- Exercise prompt
Copy out, exactly as given, every line from the line with "left wrist: (1391, 1022)" to the end of the listing, both of those lines included.

- Extracted entries
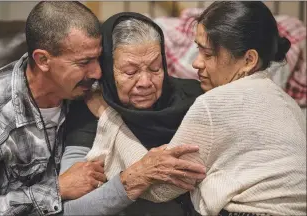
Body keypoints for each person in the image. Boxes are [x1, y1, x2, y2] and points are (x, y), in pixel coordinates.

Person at [0, 2, 206, 216]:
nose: (98, 72)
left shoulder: (87, 92)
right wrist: (56, 190)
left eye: (99, 59)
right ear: (43, 60)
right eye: (84, 62)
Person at [86, 2, 306, 216]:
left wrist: (109, 116)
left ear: (249, 60)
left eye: (208, 54)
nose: (196, 63)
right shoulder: (290, 105)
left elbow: (159, 189)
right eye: (198, 50)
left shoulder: (216, 103)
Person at [61, 12, 206, 216]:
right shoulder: (89, 107)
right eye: (130, 72)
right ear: (108, 70)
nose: (146, 82)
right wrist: (135, 178)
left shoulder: (195, 98)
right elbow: (70, 210)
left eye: (155, 69)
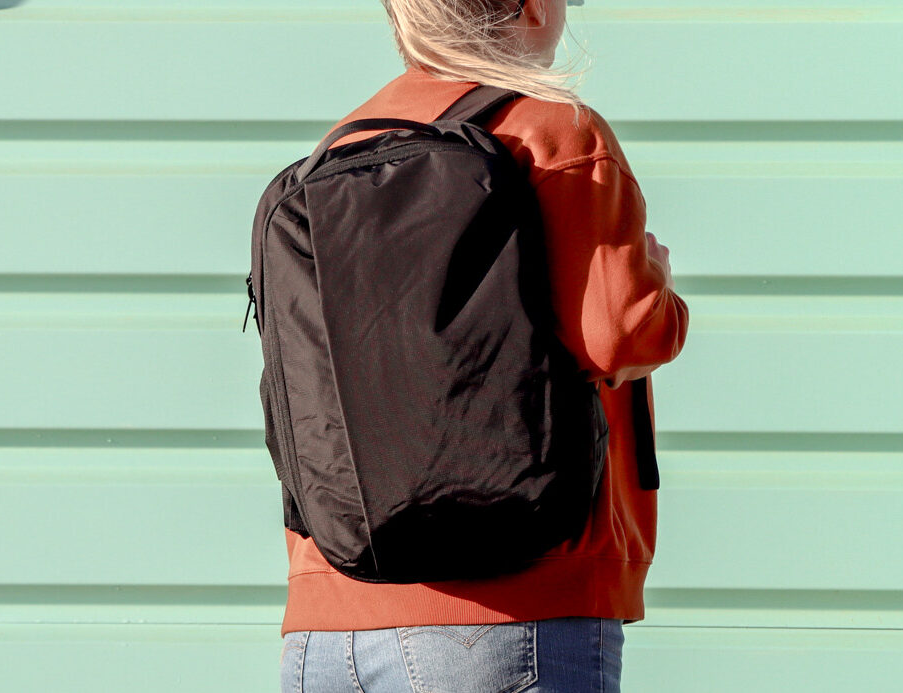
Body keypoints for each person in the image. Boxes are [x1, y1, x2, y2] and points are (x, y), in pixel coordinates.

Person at [278, 0, 690, 690]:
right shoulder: (554, 130)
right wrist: (659, 282)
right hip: (510, 613)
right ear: (532, 8)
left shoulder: (338, 148)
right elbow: (623, 332)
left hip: (327, 622)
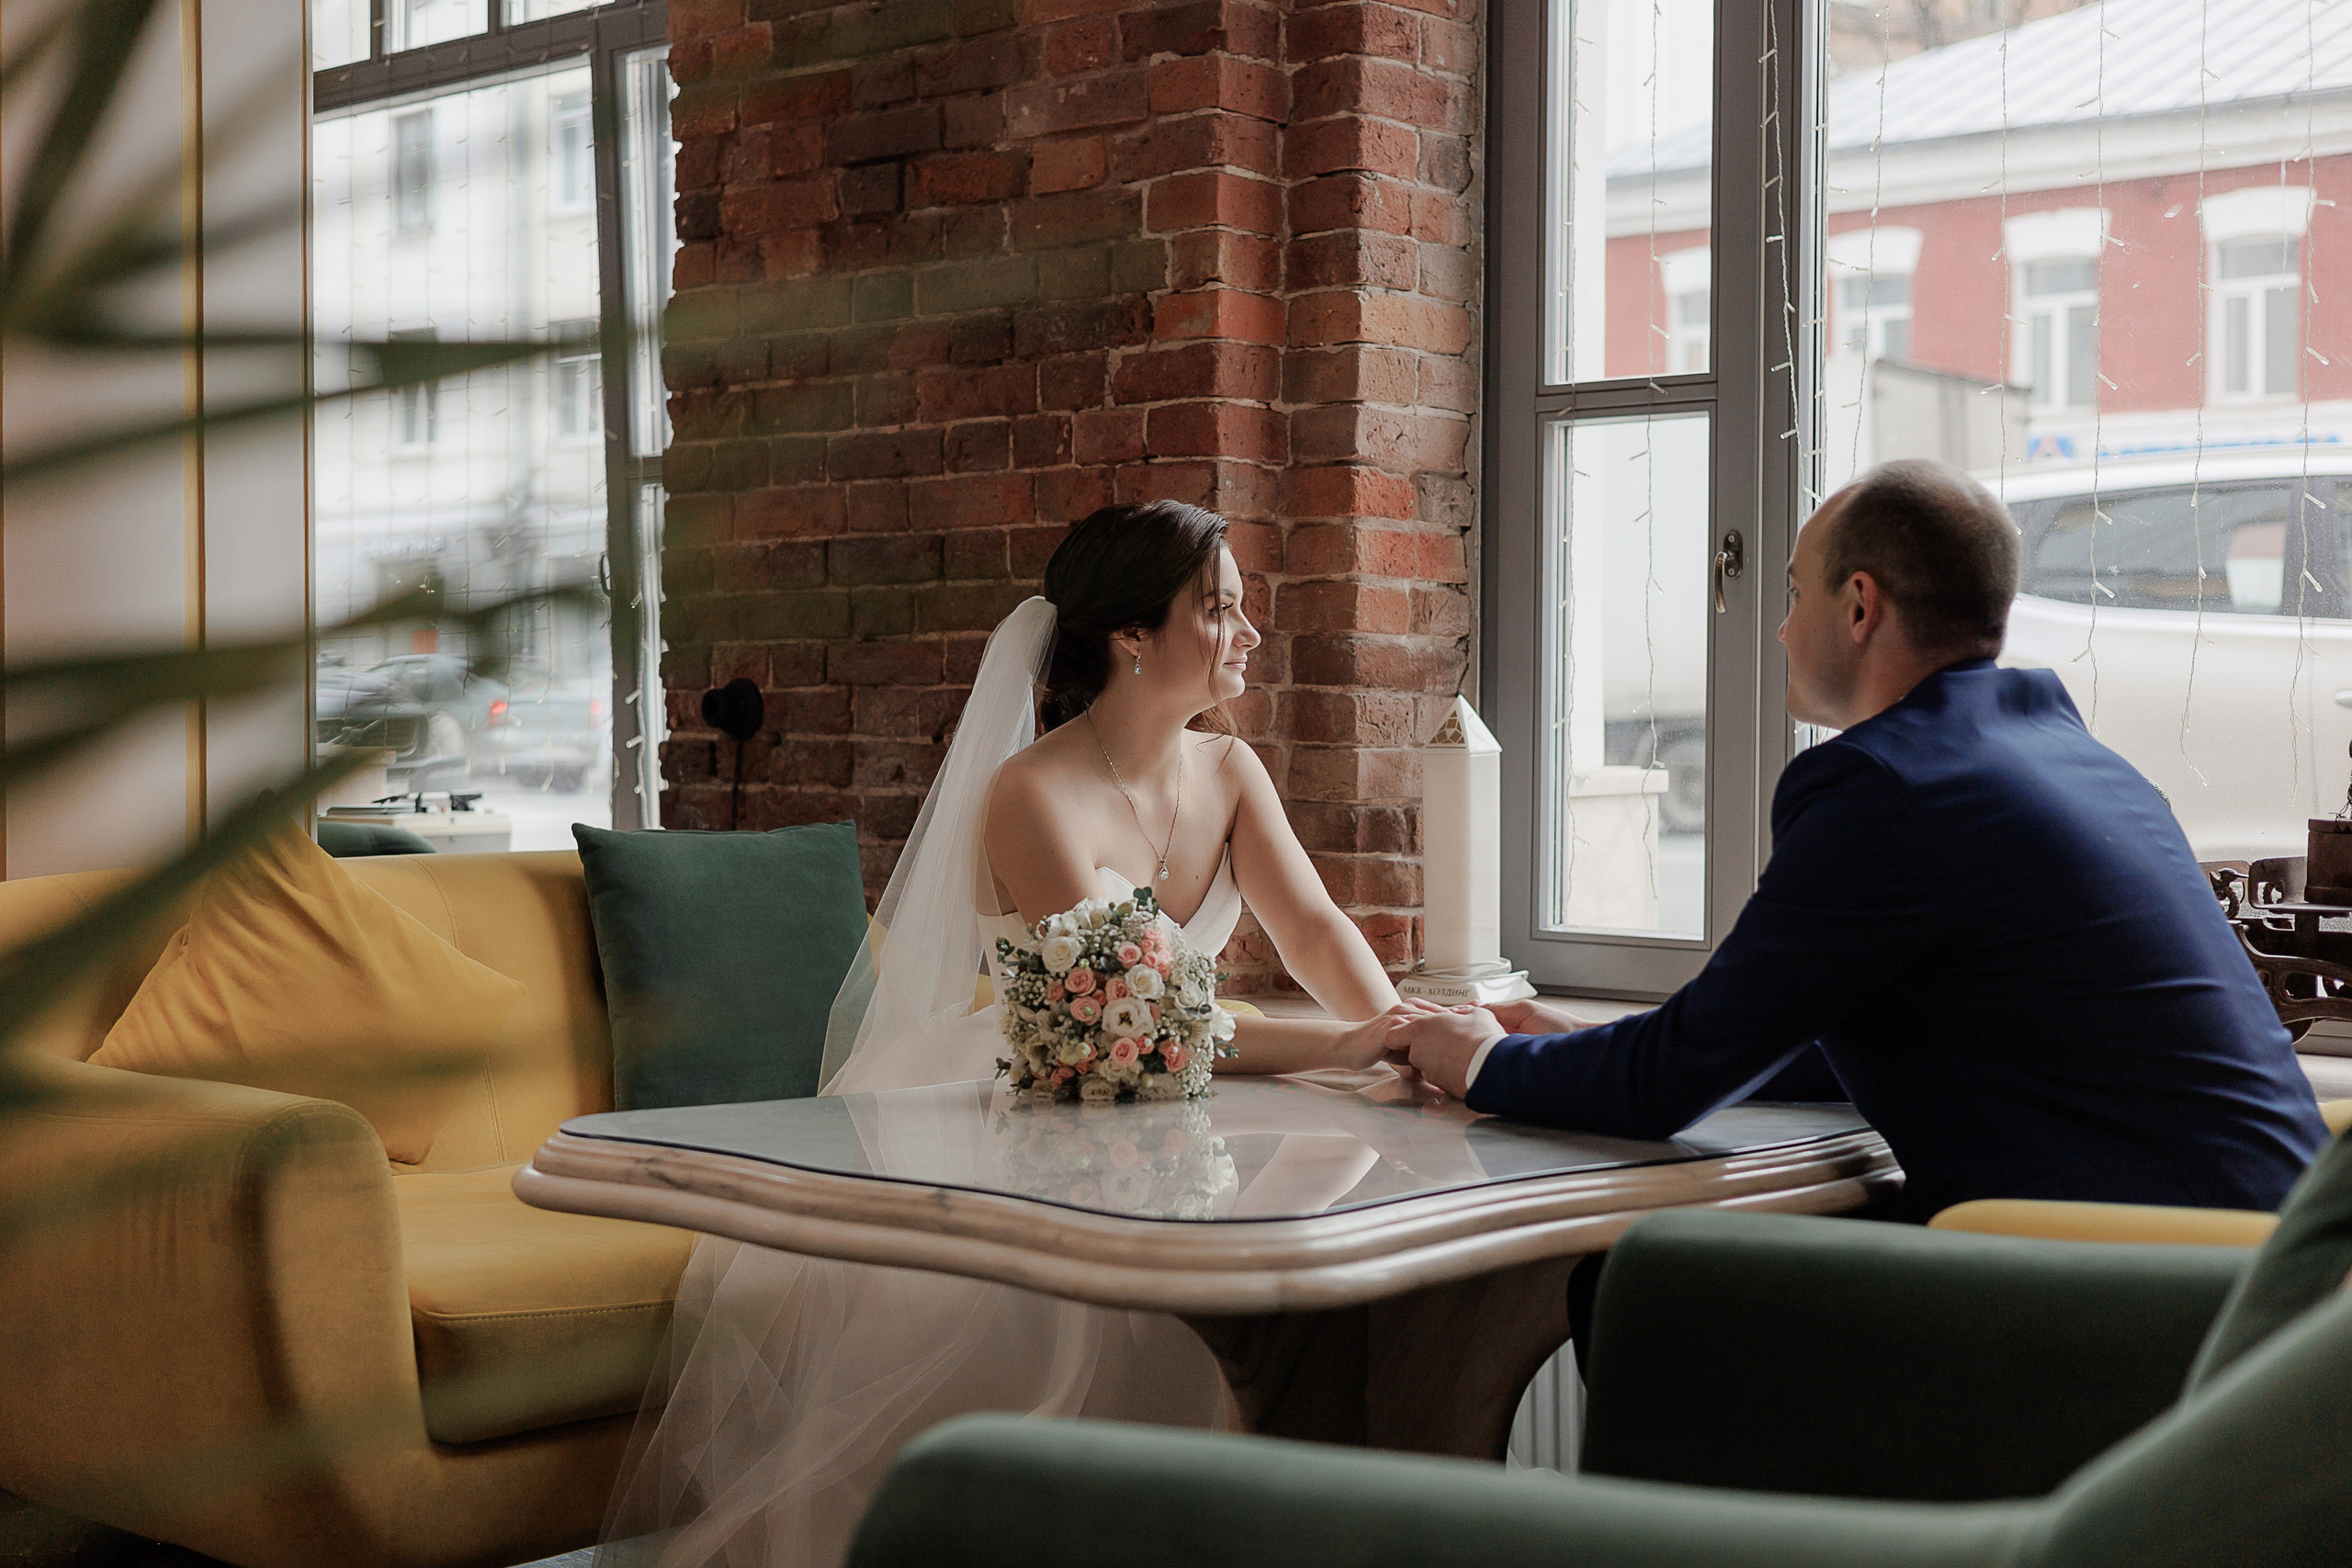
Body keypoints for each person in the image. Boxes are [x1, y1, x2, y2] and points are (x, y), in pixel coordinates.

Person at [598, 502, 1405, 1568]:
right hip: (1032, 1099)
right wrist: (1343, 1050)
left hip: (1164, 1086)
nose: (1250, 633)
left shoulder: (1230, 773)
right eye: (1218, 609)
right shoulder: (1032, 795)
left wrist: (1391, 1022)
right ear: (1131, 636)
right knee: (1089, 1319)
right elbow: (1140, 1014)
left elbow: (1310, 925)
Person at [1388, 457, 2328, 1223]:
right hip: (2278, 1264)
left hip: (2143, 1290)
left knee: (1634, 1284)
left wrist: (1470, 1056)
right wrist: (1585, 1038)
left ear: (1859, 606)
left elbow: (1666, 1086)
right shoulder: (2072, 760)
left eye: (1795, 591)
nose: (1783, 628)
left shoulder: (1888, 785)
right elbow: (1823, 1030)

- Written reply
left wrist: (1391, 1022)
right ear: (1131, 636)
right knee: (1089, 1319)
right elbow: (1140, 1014)
left elbow: (1310, 925)
Person at [1388, 457, 2328, 1223]:
right hip: (2278, 1264)
left hip: (2143, 1290)
left knee: (1634, 1284)
left wrist: (1470, 1056)
right wrist: (1585, 1038)
left ear: (1859, 606)
left elbow: (1666, 1086)
right shoulder: (2072, 760)
left eye: (1795, 591)
nose: (1783, 628)
left shoulder: (1888, 785)
right elbow: (1823, 1030)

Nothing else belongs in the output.